But “Make Manchester Proud” is also the name of the not-for-profit organisation for which he worked as one of his three compulsory projects on the course. As well as the not-for-profit assignment, participants must complete both a UK and an international business consultancy project. Fitting them all into the 18-month programme, along with nine months of core courses, is a tight squeeze but gives the Manchester MBA its particular character, says Cruz. “It is the practical approach that makes the programme different.”
The philosophy of hands-on management runs through the school’s veins. Even its core courses include work on interpersonal skills, says Mark Batey, lecturer in organisational psychology. “What they [MBAs] perceive they need are technical skills, but management skills are what determine how far you get,” he says.
The level of organisation required to set up the consultancy projects and the highly personalised elements of many of the MBA courses limits the size of the class. Elaine Ferneley, MBA director at the school, says the strategy is to limit the yearly intake to roughly 150 students. This year, just 128 have enrolled.
Although the full-time MBA class remains relatively small, Manchester is one of the largest business schools in Europe, with undergraduate degrees, more than 20 masters degrees, a blended learning MBA on five of its campuses, doctoral degrees and non-degree executive short courses. In October this year, it will launch a masters in management degree – a one-year pre-experience degree intended, according to Gary Davies, professor of corporate reputation, for “someone with an engineering or science degree or someone in the performing arts”. He predicts the course will be “the future star of international business schools.

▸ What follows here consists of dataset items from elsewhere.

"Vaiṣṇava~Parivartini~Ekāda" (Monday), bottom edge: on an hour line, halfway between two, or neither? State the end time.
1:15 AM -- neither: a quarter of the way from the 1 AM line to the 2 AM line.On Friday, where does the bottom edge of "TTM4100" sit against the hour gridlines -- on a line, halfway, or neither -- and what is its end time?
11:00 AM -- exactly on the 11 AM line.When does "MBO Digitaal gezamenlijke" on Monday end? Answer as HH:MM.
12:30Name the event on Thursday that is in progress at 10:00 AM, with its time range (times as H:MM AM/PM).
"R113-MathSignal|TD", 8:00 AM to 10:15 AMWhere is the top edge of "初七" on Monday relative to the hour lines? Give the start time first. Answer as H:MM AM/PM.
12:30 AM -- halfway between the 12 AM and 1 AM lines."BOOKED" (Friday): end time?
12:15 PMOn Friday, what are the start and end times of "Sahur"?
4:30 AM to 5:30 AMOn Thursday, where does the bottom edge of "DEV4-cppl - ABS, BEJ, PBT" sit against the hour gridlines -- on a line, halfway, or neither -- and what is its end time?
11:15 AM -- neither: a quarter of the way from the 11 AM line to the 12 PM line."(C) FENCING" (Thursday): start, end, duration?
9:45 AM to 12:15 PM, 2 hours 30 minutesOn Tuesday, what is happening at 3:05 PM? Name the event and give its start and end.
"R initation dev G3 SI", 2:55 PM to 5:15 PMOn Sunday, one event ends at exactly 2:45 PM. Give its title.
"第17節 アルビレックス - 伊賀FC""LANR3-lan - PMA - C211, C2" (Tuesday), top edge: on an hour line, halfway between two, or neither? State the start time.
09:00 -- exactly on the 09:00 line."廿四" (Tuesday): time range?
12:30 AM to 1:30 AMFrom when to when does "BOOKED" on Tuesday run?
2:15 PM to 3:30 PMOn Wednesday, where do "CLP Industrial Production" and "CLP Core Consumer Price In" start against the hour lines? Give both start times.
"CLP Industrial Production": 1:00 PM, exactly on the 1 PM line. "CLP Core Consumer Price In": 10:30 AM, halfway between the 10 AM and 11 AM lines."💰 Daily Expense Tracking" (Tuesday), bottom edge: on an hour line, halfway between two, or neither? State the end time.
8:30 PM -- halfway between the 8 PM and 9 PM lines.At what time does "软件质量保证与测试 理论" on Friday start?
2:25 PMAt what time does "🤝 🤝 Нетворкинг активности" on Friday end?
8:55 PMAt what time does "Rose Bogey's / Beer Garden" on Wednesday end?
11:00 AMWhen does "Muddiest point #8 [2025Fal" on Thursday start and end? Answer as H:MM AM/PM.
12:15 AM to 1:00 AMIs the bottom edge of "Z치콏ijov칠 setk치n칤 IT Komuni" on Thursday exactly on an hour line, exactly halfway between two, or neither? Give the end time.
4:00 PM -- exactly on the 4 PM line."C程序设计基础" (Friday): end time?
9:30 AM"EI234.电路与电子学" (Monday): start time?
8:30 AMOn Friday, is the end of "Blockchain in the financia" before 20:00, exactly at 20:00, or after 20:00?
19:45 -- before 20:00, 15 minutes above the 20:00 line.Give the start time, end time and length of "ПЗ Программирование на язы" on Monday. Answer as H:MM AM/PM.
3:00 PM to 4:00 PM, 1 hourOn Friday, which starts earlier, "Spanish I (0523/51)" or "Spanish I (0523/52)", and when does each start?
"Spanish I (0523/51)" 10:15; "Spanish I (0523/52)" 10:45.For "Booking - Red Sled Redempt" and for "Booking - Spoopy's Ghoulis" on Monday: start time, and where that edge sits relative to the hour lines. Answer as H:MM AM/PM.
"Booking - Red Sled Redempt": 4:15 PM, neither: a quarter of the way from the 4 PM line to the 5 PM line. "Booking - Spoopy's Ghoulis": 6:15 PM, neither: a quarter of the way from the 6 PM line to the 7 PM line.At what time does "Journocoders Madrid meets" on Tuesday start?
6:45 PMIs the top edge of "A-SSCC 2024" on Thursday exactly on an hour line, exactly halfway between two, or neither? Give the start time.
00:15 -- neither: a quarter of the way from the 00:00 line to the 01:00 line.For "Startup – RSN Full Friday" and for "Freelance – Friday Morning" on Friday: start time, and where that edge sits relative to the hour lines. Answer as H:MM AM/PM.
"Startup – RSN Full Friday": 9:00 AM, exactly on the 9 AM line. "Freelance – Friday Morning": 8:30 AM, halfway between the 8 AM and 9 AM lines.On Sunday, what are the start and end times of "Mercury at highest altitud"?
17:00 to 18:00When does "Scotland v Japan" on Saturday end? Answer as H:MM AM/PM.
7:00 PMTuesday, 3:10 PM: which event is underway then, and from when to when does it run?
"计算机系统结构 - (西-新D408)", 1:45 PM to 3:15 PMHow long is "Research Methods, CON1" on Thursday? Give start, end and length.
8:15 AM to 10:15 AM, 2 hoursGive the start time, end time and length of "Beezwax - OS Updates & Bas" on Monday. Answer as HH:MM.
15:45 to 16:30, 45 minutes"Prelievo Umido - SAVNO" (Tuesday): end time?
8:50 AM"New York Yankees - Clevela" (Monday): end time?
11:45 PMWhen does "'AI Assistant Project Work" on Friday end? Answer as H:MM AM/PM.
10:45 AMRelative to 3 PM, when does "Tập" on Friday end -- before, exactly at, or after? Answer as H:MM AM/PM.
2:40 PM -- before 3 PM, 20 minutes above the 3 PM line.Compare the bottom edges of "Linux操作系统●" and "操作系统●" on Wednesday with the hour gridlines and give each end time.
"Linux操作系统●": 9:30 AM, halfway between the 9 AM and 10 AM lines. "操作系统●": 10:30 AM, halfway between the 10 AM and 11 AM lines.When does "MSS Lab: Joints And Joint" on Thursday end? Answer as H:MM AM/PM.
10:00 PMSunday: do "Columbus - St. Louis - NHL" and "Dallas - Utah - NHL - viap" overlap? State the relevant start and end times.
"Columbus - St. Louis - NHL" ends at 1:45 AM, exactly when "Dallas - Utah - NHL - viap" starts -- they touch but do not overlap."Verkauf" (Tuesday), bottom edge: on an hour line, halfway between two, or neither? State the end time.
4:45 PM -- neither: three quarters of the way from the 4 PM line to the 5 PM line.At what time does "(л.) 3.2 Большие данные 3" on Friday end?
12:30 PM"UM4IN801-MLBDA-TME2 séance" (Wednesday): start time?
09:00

That’s the way the market is going.”
But growing most over recent years has been the part-time international MBA, which combines face-to-face and online learning. It is taught in Shanghai, Singapore, Hong Kong, Dubai and Miami, and with a partner school, Fundação Getulio Vargas, in Brazil.
Professor Michael Luger, the dean, says the school is now launching alumni and career services in all locations. However, the biggest development over the past year for Manchester Business School has been the establishment of a US campus in Miami.
For Prof Luger, himself an American, it is another case of making Manchester proud.